A soft sob rose from somewhere in the audience, but it was swallowed by the sound — by beauty.
"Oh, I hear you crying out for help…"
"But you never showed for me when I was ringin' your cellphone…"
The energy began to crest — his voice climbing, the clones' harmonies layering into a soaring chord.
"Oh, you don't know how it feels to be alone…"
"Baby, oh, I'll make you know, I'll make you know, oh…"
The light broke open.
Every speck of starlight burst outward in silent explosion — drifting, twinkling, scattering like new constellations. The audience stood bathed in moving galaxies, reflected across thousands of tear-streaked faces.
It wasn't illusion anymore. It was real magic, the kind that drew directly from emotion — from heart and memory.
And at the eye of it stood Oliver, glowing like a second sun.
The final chords trembled into being, soft as breath.
He let the last line fall like a sigh:
"Oh… I'll make you know…"
The words slipped into silence.
The stars lingered — pulsing gently — then began to fade, dissolving into harmless wisps of light that drifted upward and vanished. The illusion of space thinned until the crowd found themselves back in the stadium once more, grounded but forever changed.
For a long heartbeat, no one moved.
No one dared to break the sacred hush left behind.
Then Nyx landed lightly on Oliver's shoulder and released a soft coo, glowing faintly with pride.
The sound was the spark that woke the world.
Applause erupted — thunder rolling from every corner of the stands. Shouts, cheers, sobs, and laughter mixed together until the air itself trembled. People leapt to their feet, chanting his name.
Down below, Fred and George looked at each other, grinning through the noise. When Oliver finally turned toward them, flushed and blinking, they raised their hands and called out over the roar:
"Oi! You don't have to worry about us being toxic!" George yelled.
Fred cupped his hands and added, "Positively wholesome, us! Annoying, sure—but wholesome!"
The words broke the tension like sunlight through storm clouds.
Oliver laughed, a sound small and genuine — a boy's laugh, not a legend's.
He set his guitar down, the last echoes of his magic still humming faintly in the air, and bowed his head toward the crowd — toward his friends, his family, and the millions watching through enchanted glass around the world.

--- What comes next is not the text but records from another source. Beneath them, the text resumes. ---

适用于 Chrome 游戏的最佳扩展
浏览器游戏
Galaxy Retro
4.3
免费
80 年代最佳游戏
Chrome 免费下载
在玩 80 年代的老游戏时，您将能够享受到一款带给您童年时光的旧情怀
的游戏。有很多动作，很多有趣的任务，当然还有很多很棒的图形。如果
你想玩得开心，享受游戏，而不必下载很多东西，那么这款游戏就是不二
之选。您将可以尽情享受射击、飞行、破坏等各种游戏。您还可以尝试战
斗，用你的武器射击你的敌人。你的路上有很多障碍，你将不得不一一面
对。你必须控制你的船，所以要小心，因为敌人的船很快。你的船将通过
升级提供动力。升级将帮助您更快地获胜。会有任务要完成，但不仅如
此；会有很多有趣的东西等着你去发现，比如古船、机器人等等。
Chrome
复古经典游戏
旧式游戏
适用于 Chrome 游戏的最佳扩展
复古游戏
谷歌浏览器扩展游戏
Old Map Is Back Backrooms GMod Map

In the box seats, Dumbledore's eyes glistened. Nicholas smiled softly and whispered, "He's not just an alchemist anymore."
Penny dabbed at her eyes with a handkerchief and replied, voice breaking with pride, "No. He's a miracle."
And far away, hidden beneath an illusion in the upper stands, a man with familiar pale eyes watched silently, a faint smile ghosting his lips.
That's my boy.
The cheers rolled on, echoing into the night, long after the final note and fading starlight had gone.
And as Oliver turned toward the tunnel to prepare for whatever came next, the stars above flickered — just once — as if applauding him too.